■ Source document ■

In (1) I used the fact that \(\Omega\) is a probabilistic program so it makes sense to compute the expected Kolmogorov Complexity, as well as the fact that the expected Kolmogorov Complexity of a random variable equals the Minimum Description Length of that variable [1]. I also implicitly assumed that ergodic assumptions are satisfied, which is the case in the regime of repeatable scientific experiments.

If \(\Omega\) is identified with what physicists call an observer i.e. a system that collects data \(X\) and tests hypotheses concerning the probabilistic structure of \(X\) in order to discover \(P_X\) then we find that relative to this observer, incompressibility(in terms of memory requirements), algorithmic randomness and incompleteness(as defined) are all equivalent to \(\mathbb{E}[K(X)]\). We also find that the inextricable epistemic uncertainty of \(\Omega\) relative to \(P_X\) is bounded by:

\begin{equation} \mathbb{E}[K(X)] \geq H(\Omega) \end{equation}

This suggests that perceived randomness is not observer independent. More generally it suggests that the scientific method is not observer independent and it provides an information-theoretic formulation of Planck’s claim that:

Science can’t solve the ultimate mystery of nature. And that is because, in the last analysis, we ourselves are a part of the mystery that we are trying to solve.-Planck

Now, given the observer-dependence theorems and the fact that the most fundamental physical observations are expressions of fundamental relations between humans and their environment we are now ready to analyse the double-slit experiment.

Observer-dependence in the double-slit experiment:

Assuming that light is a signal that transmits information to a detector, we may interpret the double-slit experiment as a communication channel where the detector corresponds to an observer. This is consistent with John Wheeler’s proposal that every quantum observation corresponds to a bit of information. Furthermore, if we consider that each bit of information corresponds to a yes/no question what are the precise questions asked in the double-slit experiment?

  1. With a photo-sensitive screen, the question is ‘Where did the quantum object land?’

  2. On the other hand, if you have a detector behind each slit the question is ‘Which slit did the quantum go through?’

It is worth noting that the second question yields a bi-modal distribution as it contains two possibilities whereas the first question implies a much more complex multi-modal distribution. However, there remains one more mystery. If the double-slit experiment is observer-dependent and there is an ensemble of observers, how is it that all these observations are consistent?

This must be because the entire universe is identifiable with a single wave function. As for how a particular branch of the multiverse is chosen at any instant, that is a mystery that leaves something to the imagination. In fact, epistemological limit is precisely the origin of quantum randomness in the double-slit experiment.

■ Entries provided ■

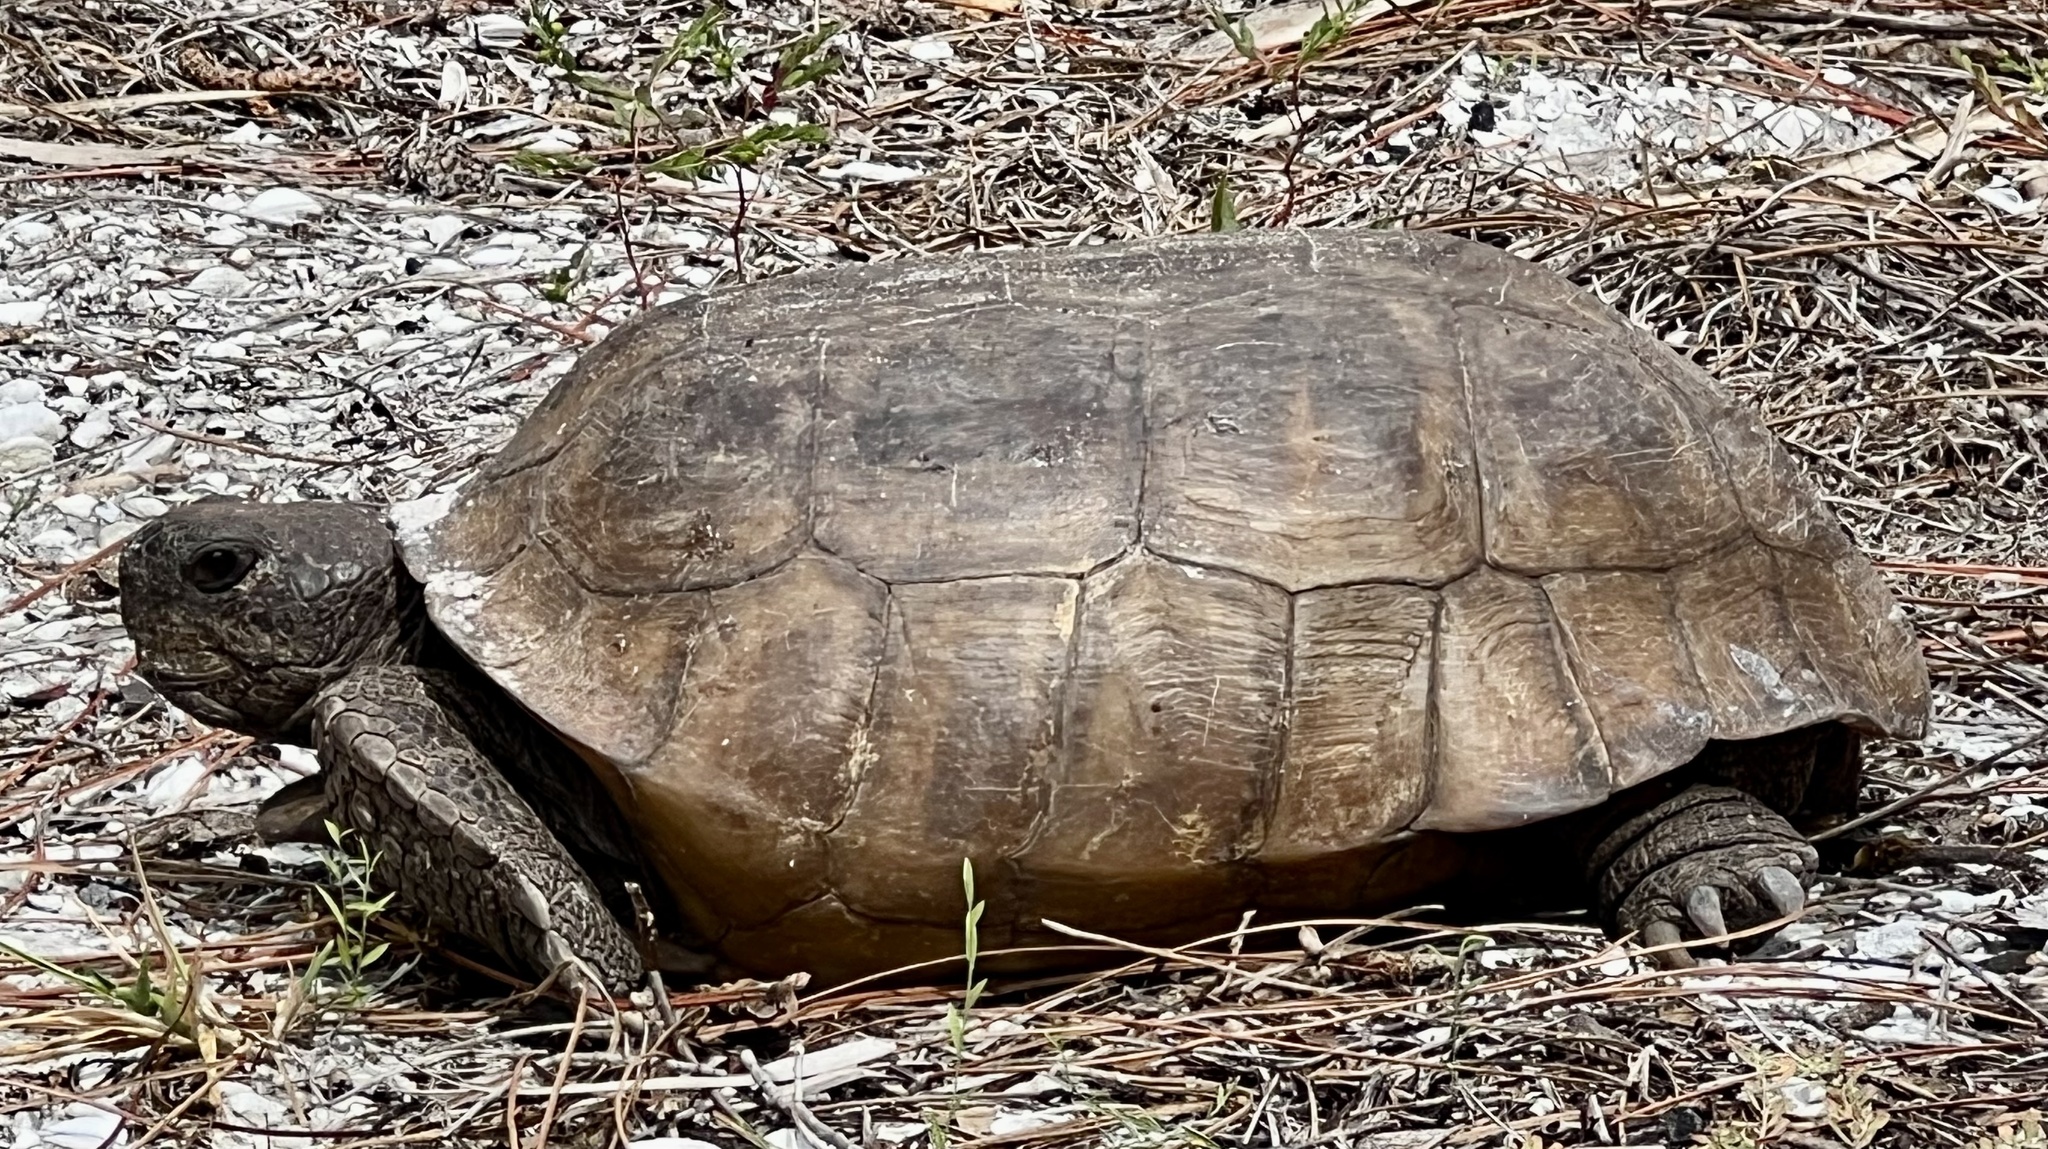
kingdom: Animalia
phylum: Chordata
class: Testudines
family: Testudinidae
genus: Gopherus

...

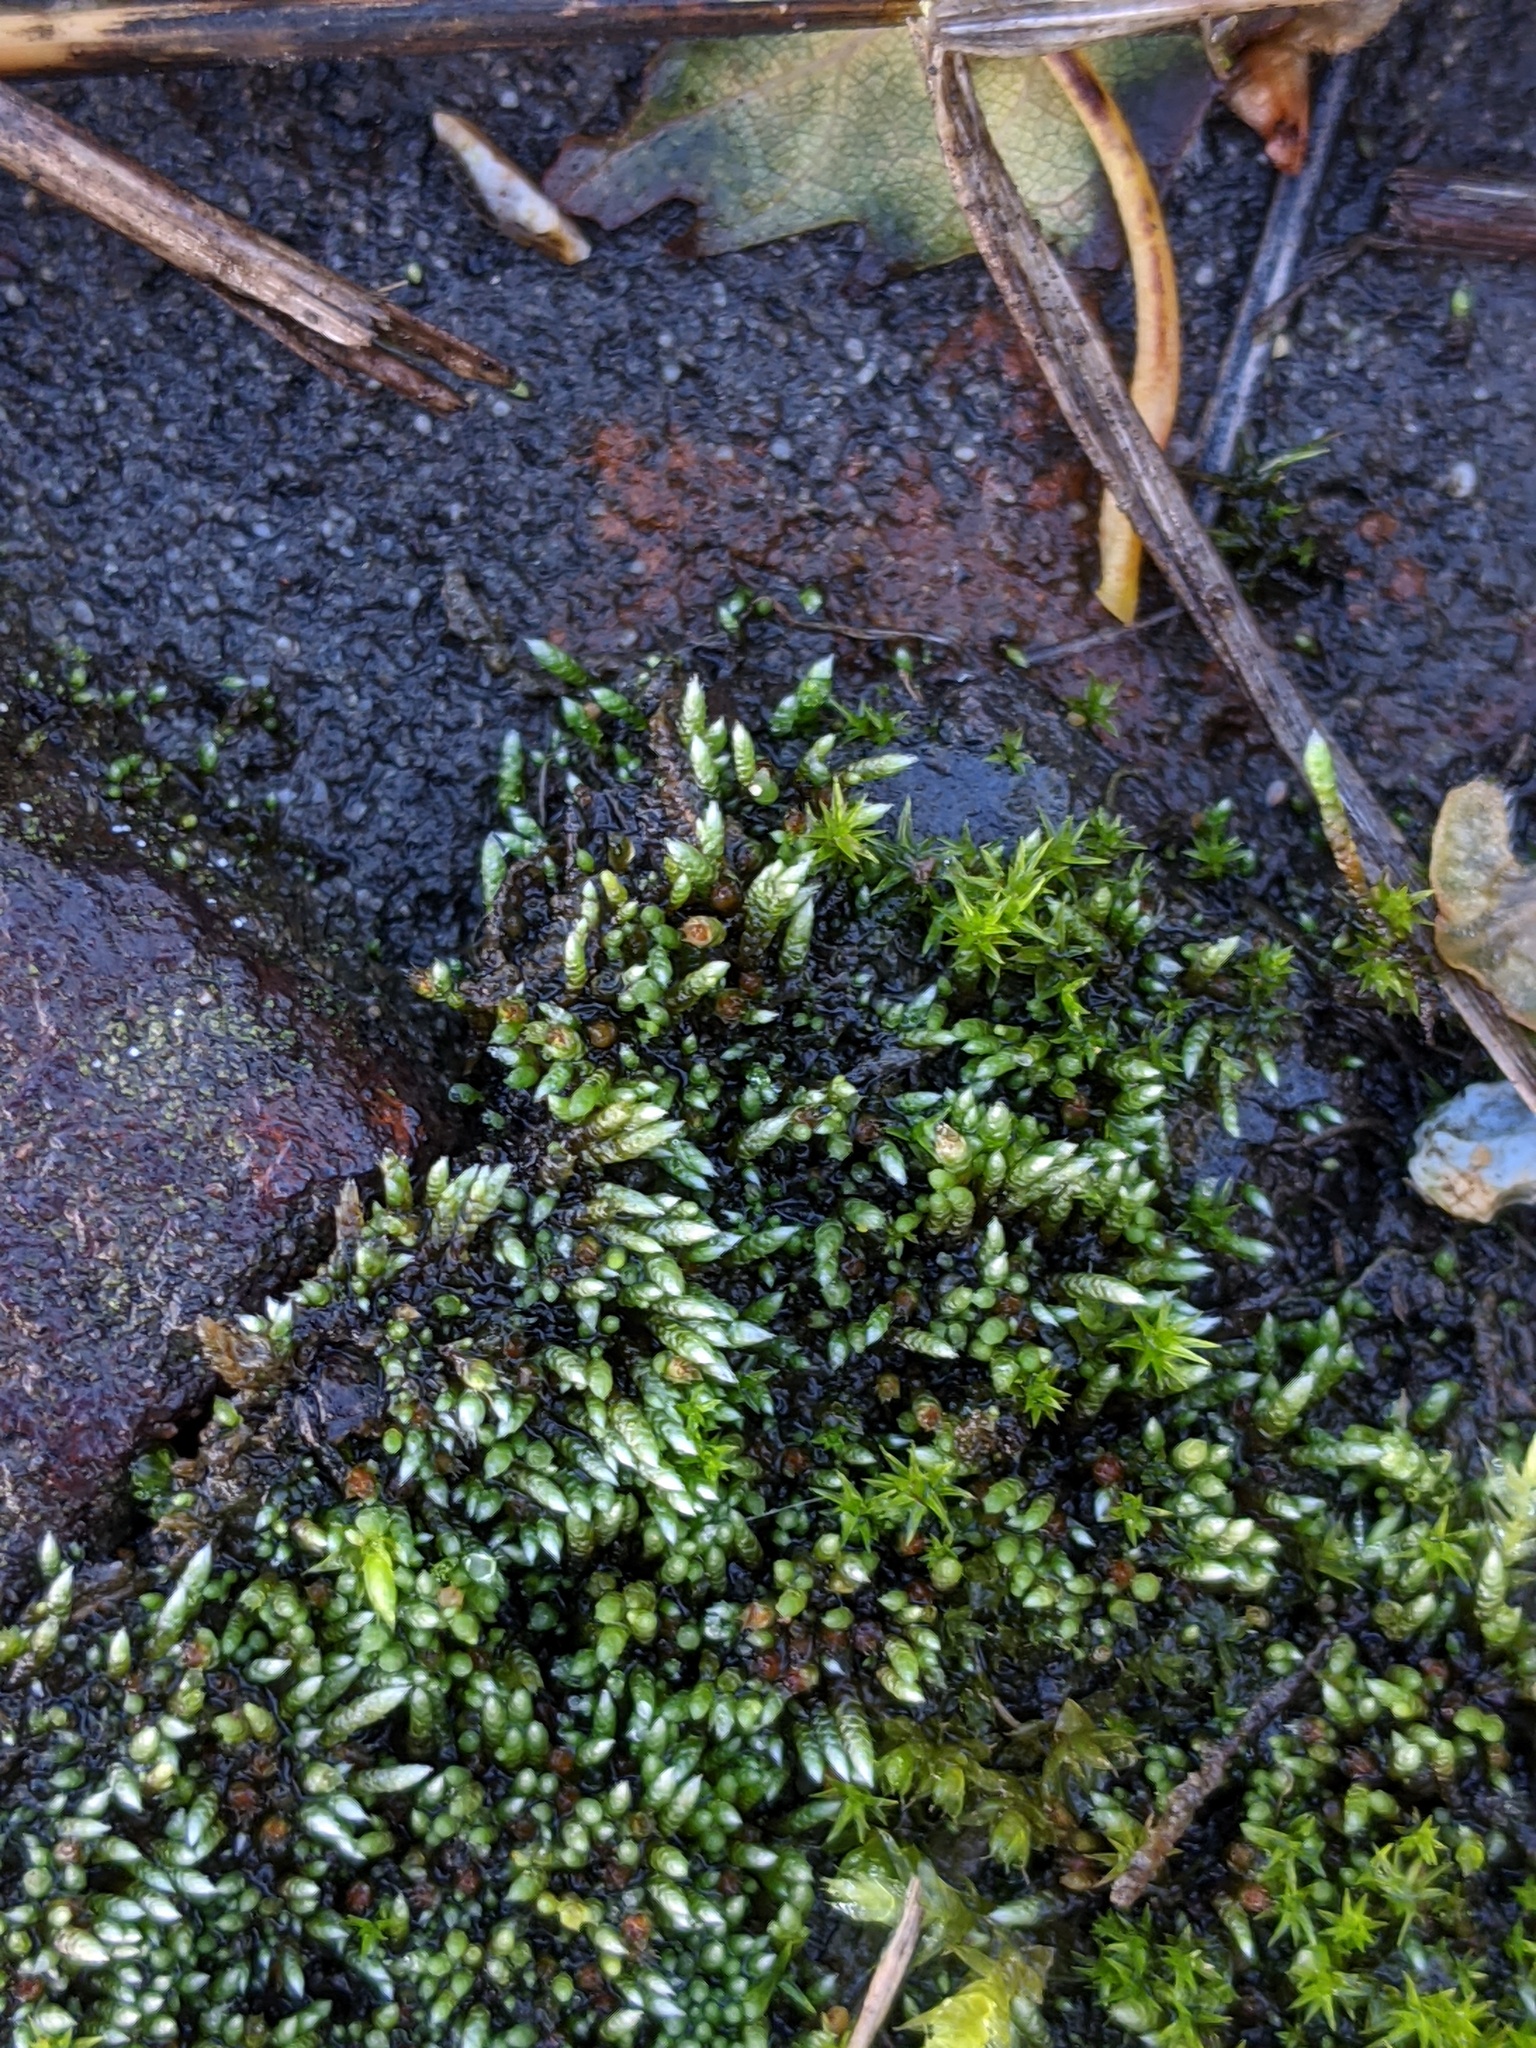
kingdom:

--

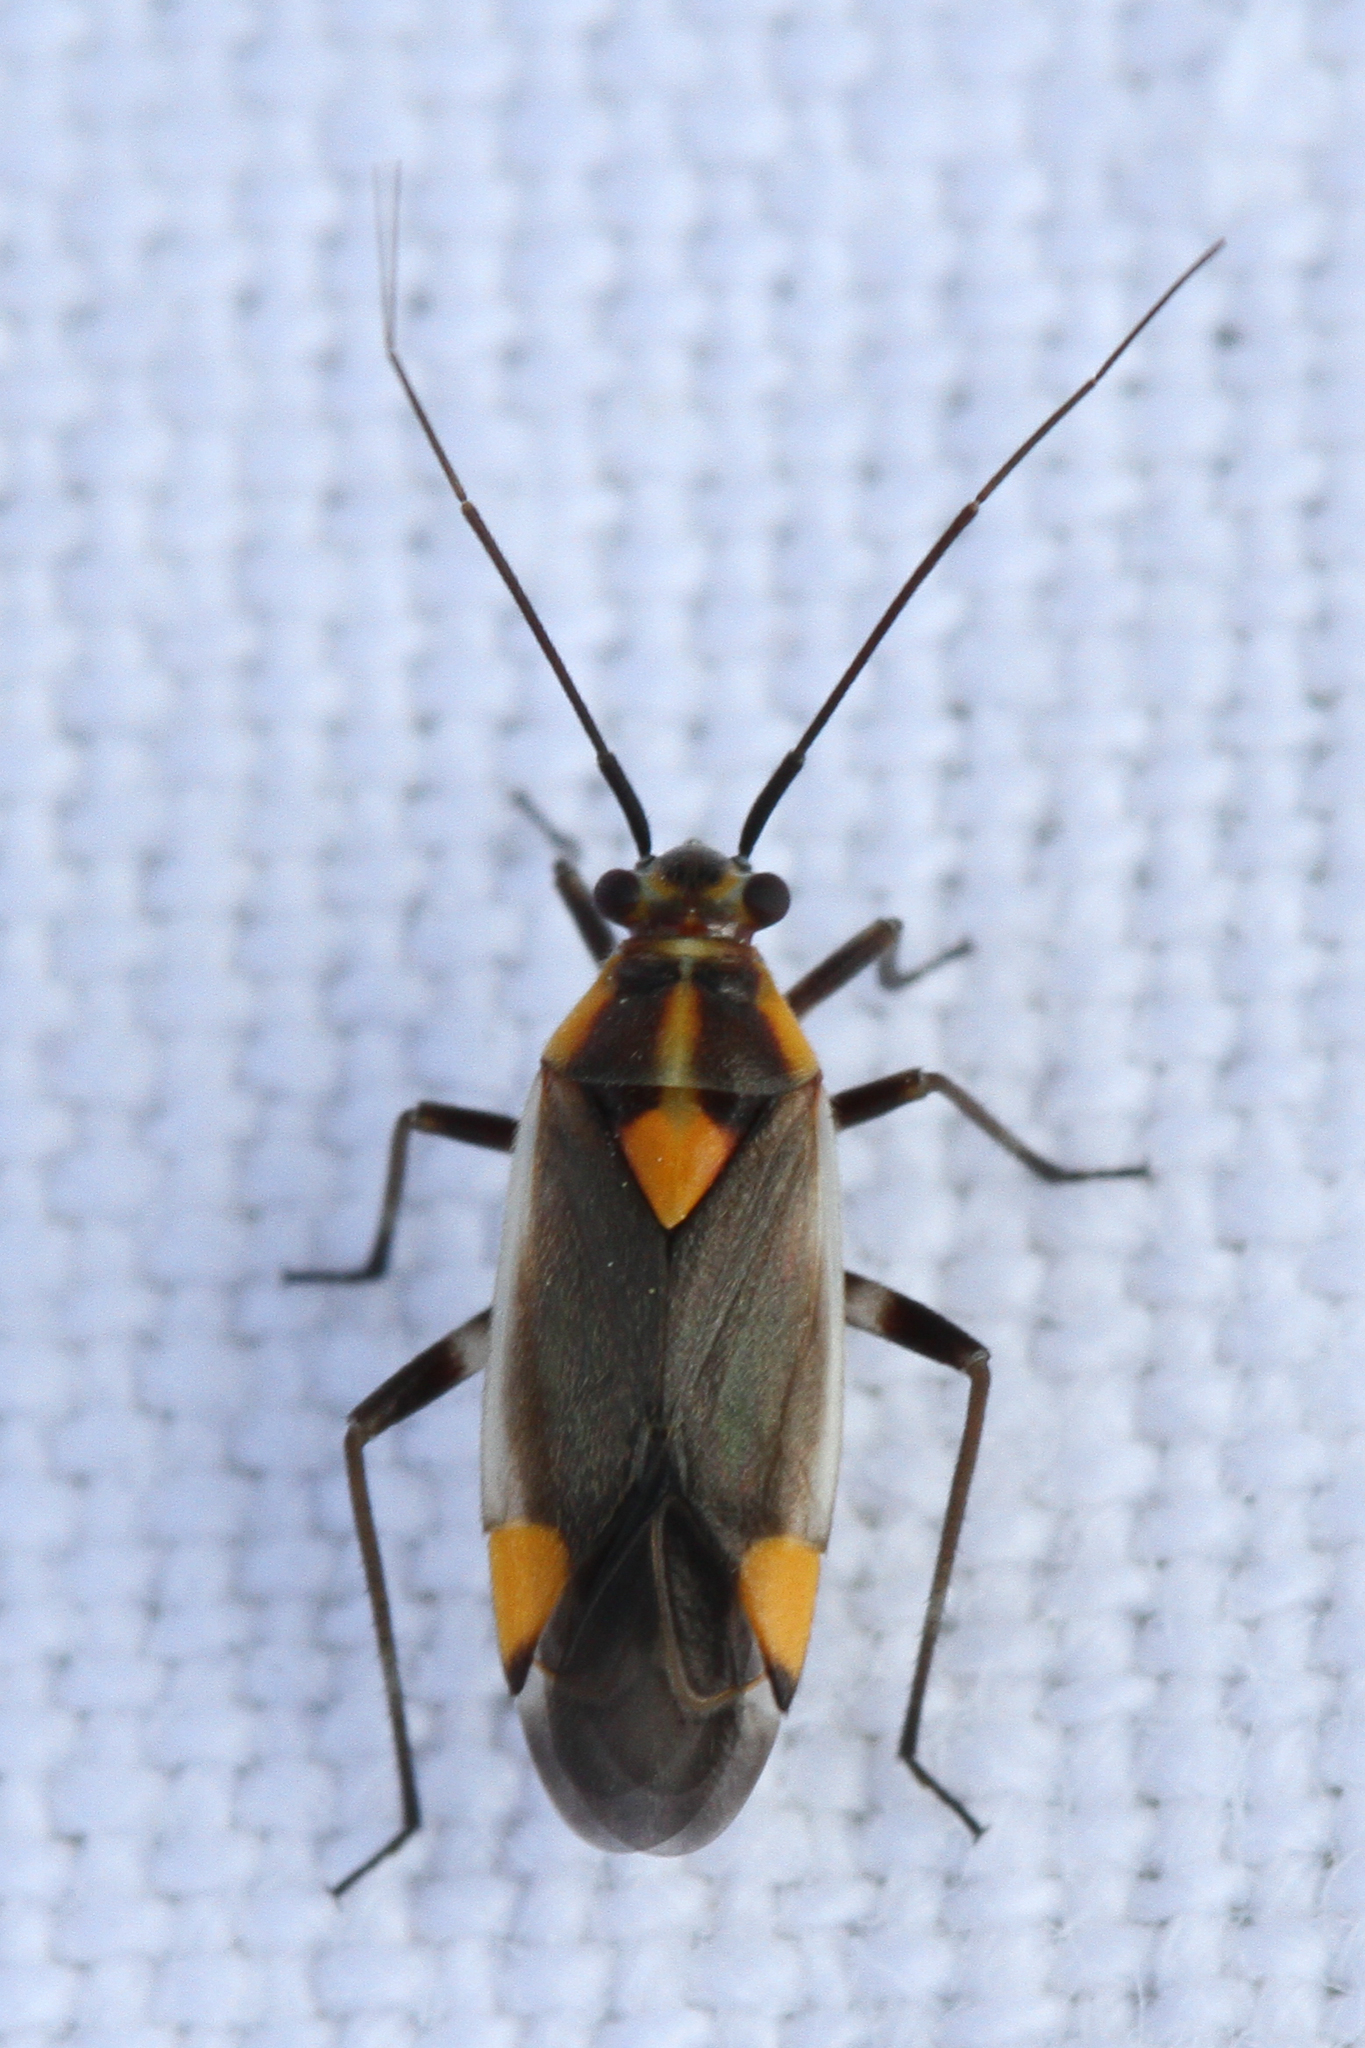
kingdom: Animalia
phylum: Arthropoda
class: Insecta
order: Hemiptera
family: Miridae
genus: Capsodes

■ Apply what you read ■
(A) Set down the passage in the text on observer dependence from "Now, given the" to "the double-slit experiment?".
(B) Translate this sentence from the text on observer dependence into Spanish: "This suggests that perceived randomness is not observer independent."

■ Responses ■
(A)
Now, given the observer-dependence theorems and the fact that the most fundamental physical observations are expressions of fundamental relations between humans and their environment we are now ready to analyse the double-slit experiment.

Observer-dependence in the double-slit experiment:

Assuming that light is a signal that transmits information to a detector, we may interpret the double-slit experiment as a communication channel where the detector corresponds to an observer. This is consistent with John Wheeler’s proposal that every quantum observation corresponds to a bit of information. Furthermore, if we consider that each bit of information corresponds to a yes/no question what are the precise questions asked in the double-slit experiment?

(B) Esto sugiere que la aleatoriedad percibida no es independiente del observador.